Search the material for the word "pixels" and copy each line that holds it.

● Listed entries

---+---

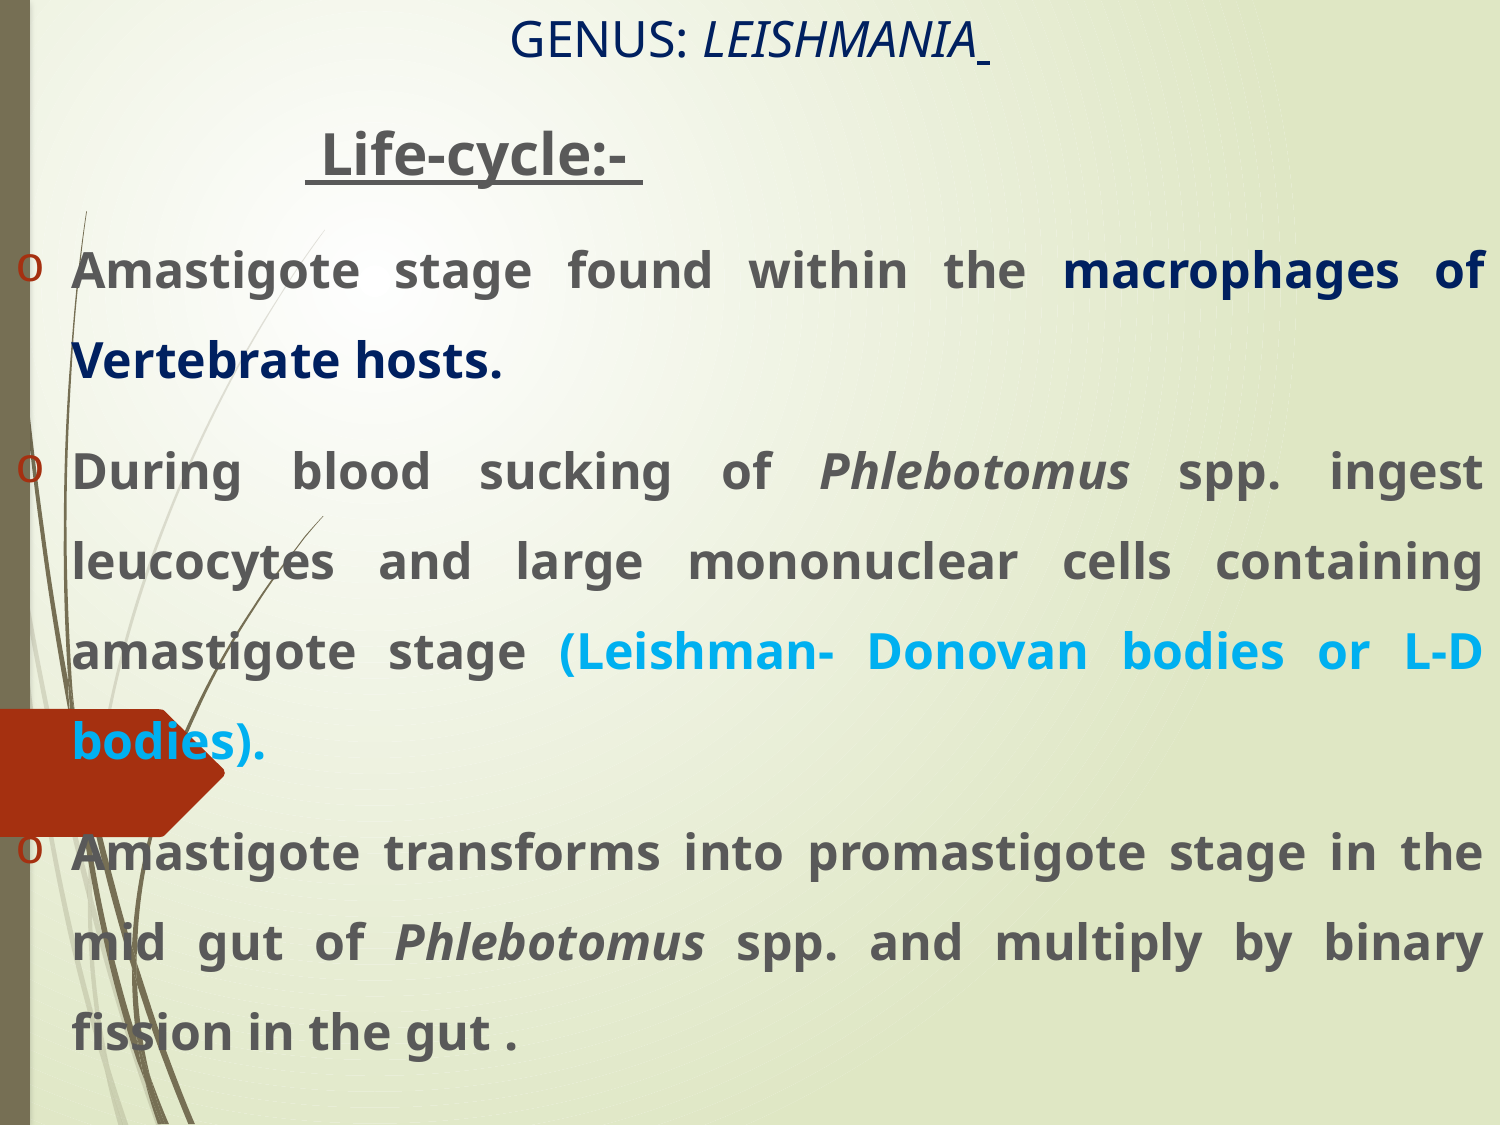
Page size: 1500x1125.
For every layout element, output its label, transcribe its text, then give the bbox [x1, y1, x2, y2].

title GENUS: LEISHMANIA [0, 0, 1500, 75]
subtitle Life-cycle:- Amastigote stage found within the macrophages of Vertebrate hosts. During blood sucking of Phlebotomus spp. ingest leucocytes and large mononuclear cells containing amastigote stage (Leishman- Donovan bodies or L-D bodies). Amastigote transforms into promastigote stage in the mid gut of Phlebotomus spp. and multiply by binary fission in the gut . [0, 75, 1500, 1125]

---+---

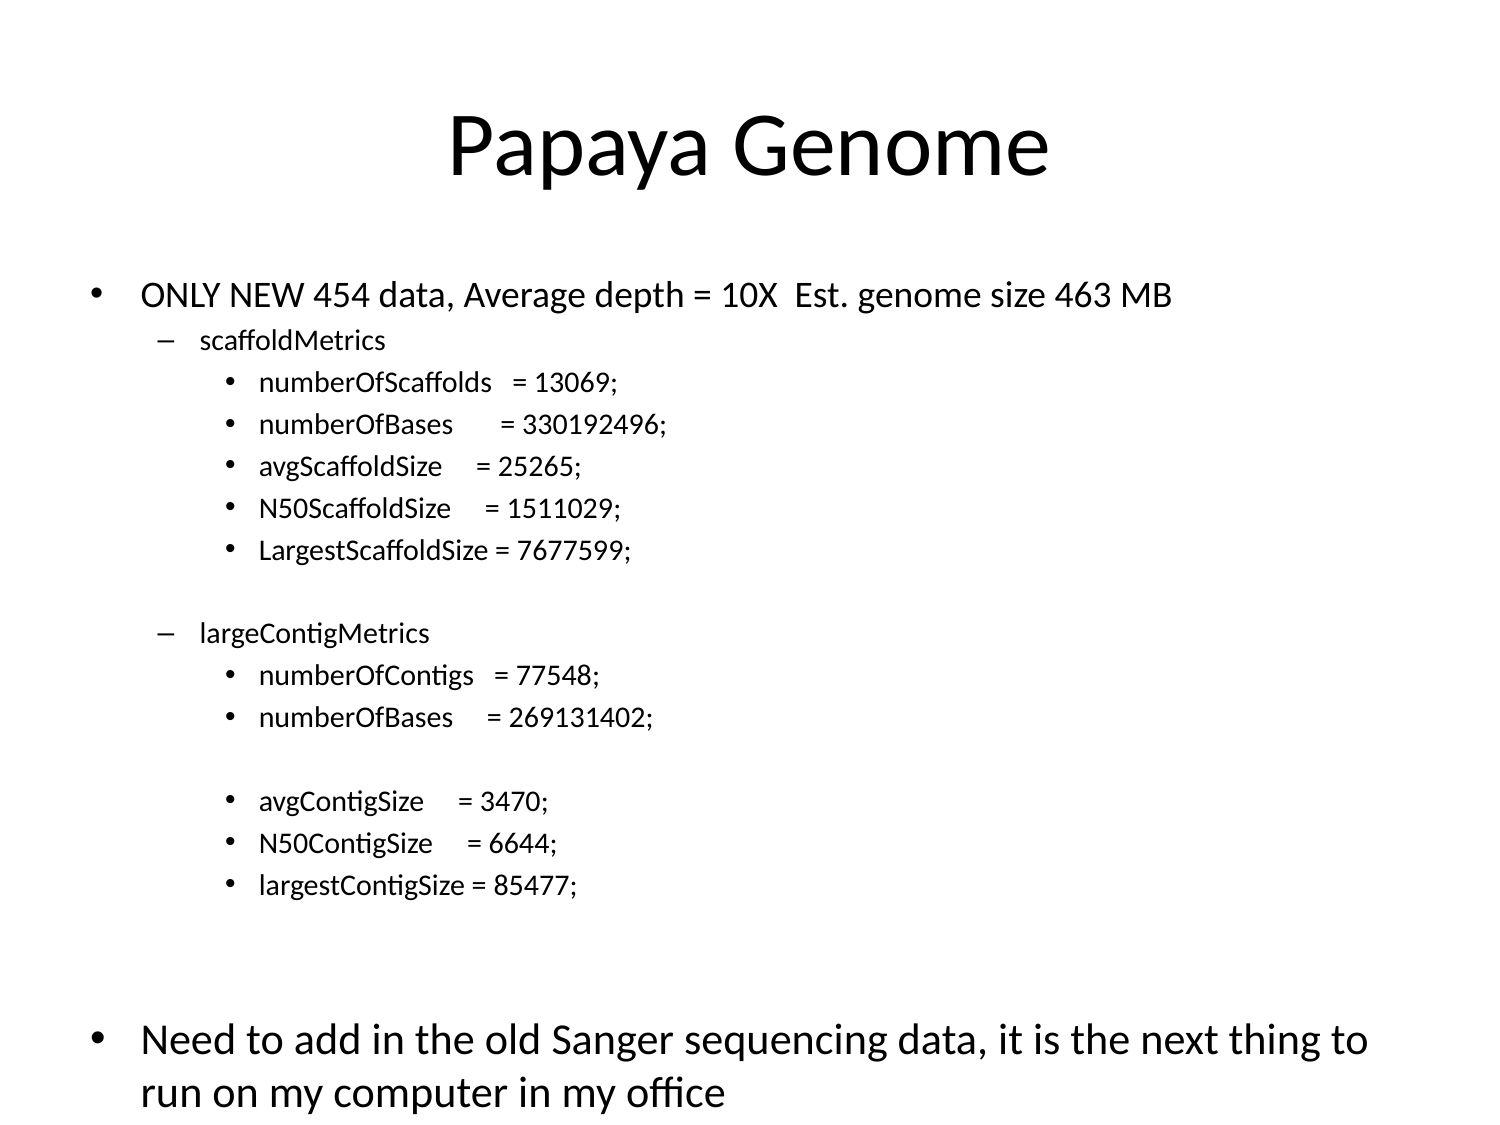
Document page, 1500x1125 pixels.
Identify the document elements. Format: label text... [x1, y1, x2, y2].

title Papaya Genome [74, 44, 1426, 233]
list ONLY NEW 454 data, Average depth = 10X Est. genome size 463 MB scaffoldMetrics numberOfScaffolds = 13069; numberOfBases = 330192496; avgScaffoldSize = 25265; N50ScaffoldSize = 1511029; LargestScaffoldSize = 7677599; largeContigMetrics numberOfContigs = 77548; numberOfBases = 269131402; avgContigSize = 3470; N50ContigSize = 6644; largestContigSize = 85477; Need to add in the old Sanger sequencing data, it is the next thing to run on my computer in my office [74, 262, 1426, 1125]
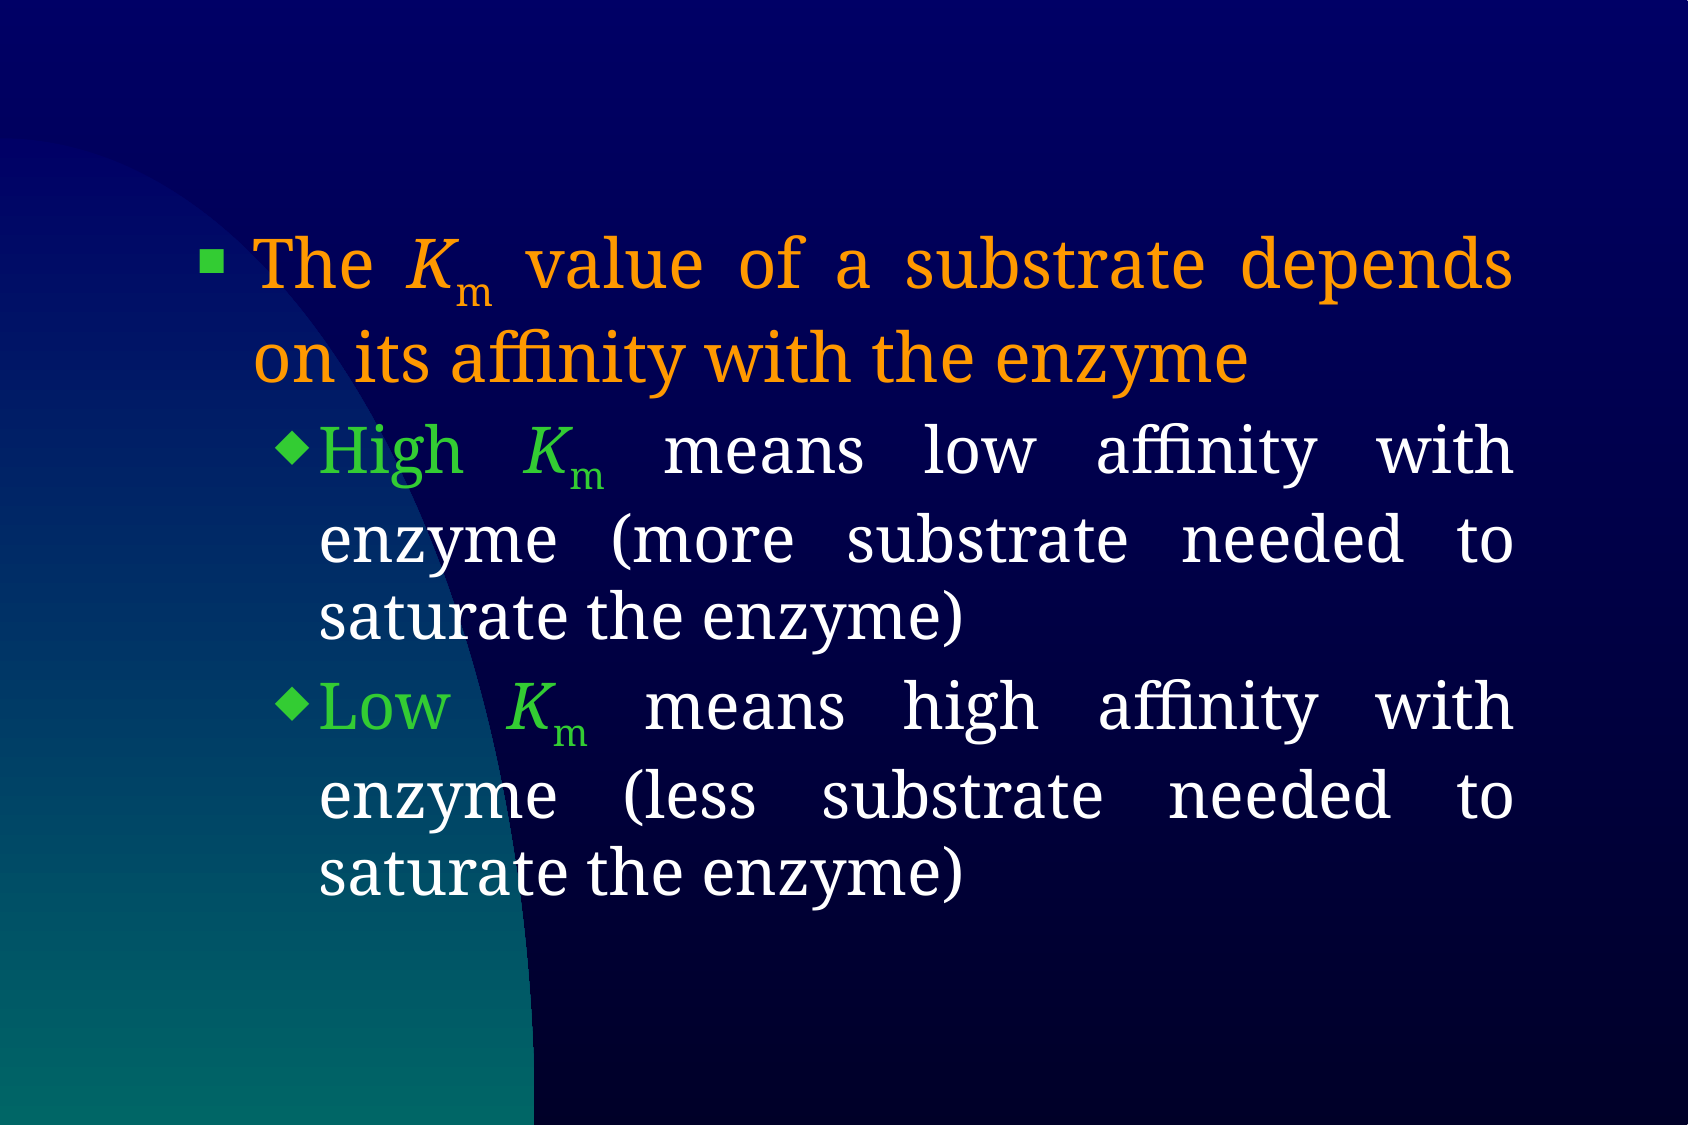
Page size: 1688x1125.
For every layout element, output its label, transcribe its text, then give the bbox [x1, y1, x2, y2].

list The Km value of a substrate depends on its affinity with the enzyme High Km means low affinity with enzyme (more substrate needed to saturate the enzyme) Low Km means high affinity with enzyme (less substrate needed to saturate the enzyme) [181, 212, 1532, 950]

---+---

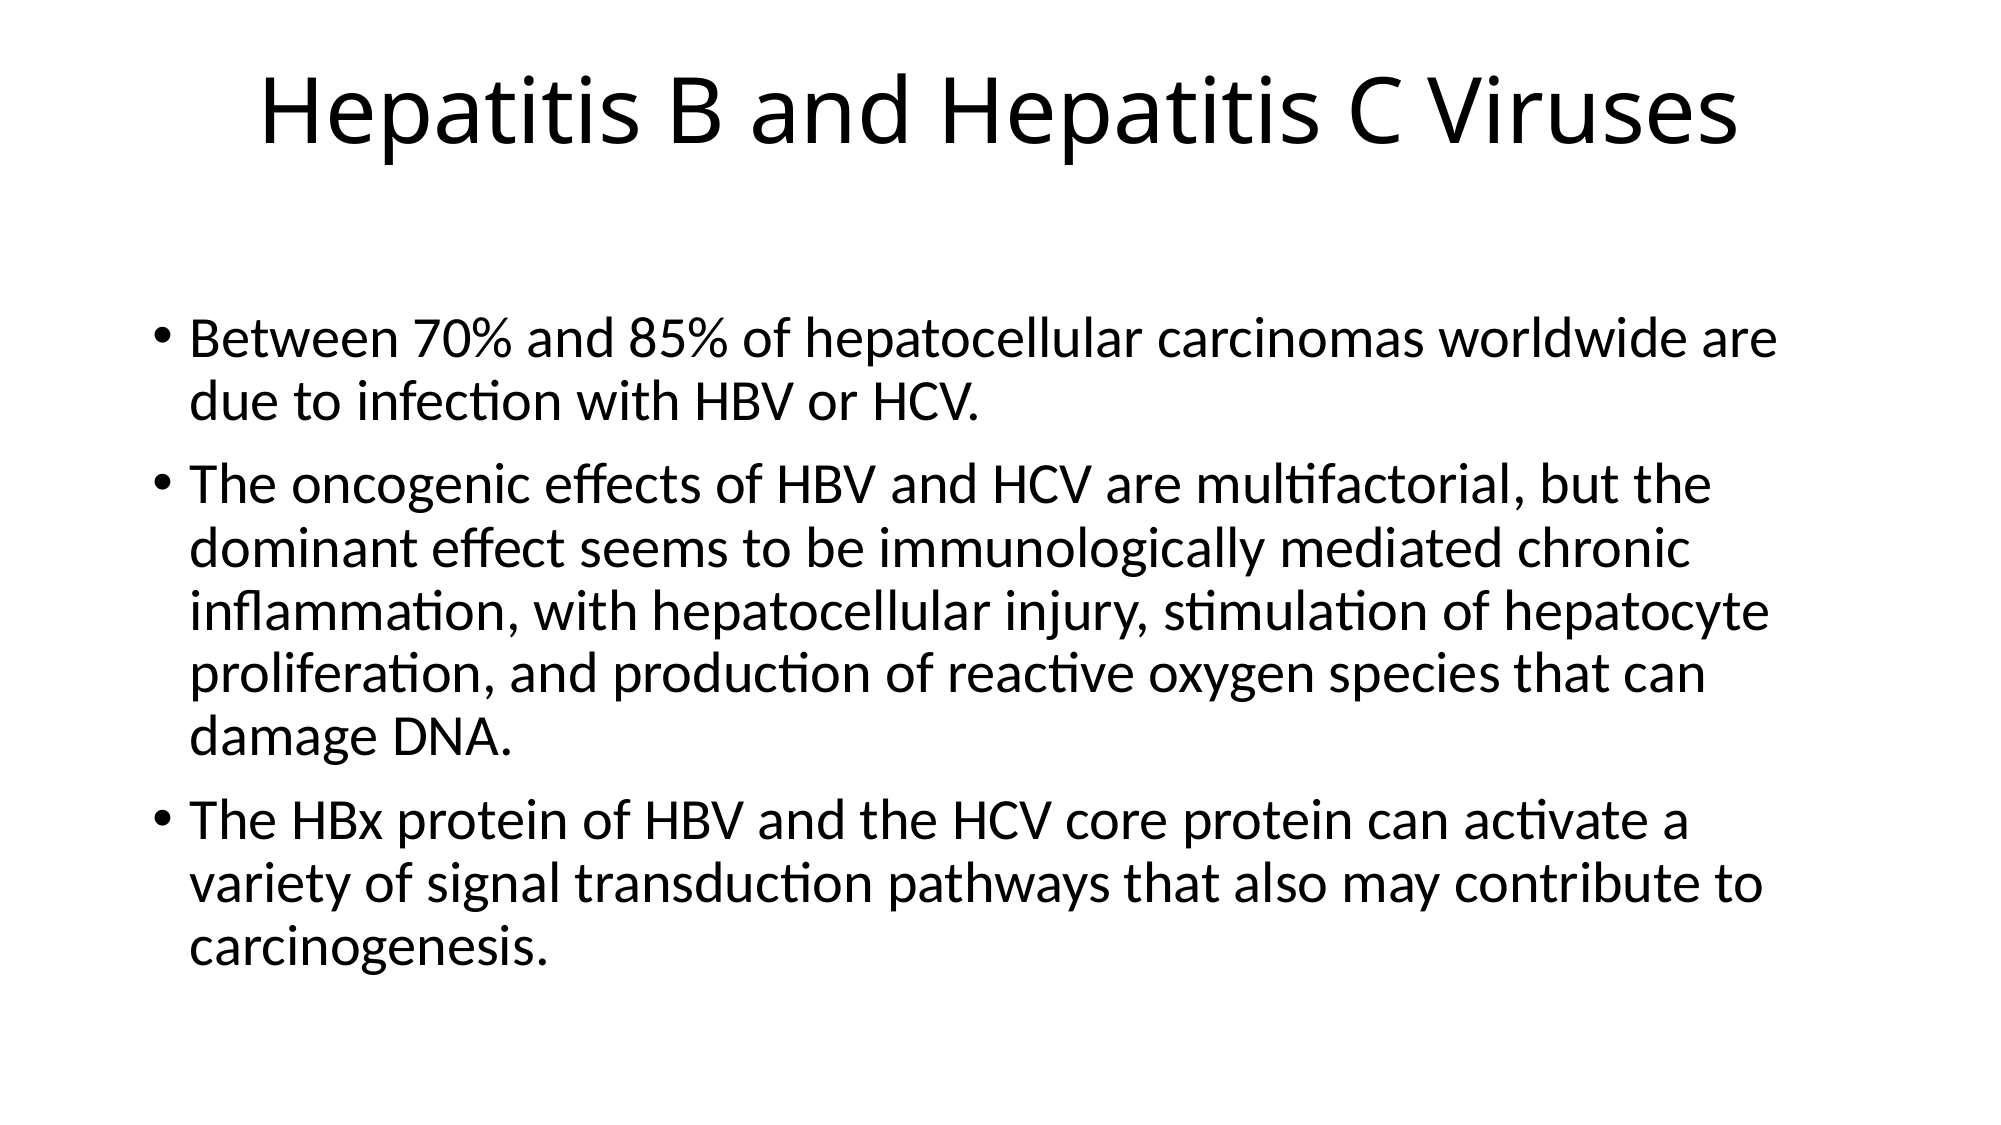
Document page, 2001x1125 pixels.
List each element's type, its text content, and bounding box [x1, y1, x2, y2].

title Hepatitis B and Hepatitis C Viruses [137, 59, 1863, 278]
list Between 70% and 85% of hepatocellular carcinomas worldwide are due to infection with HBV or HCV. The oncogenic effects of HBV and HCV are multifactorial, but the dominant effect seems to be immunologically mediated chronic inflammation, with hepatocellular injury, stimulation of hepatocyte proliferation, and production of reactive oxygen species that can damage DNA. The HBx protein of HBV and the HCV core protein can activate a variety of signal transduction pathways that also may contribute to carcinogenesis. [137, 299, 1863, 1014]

---+---

● Answer to the exercise
Document page, 1500x1125 pixels.
Document page, 2001x1125 pixels.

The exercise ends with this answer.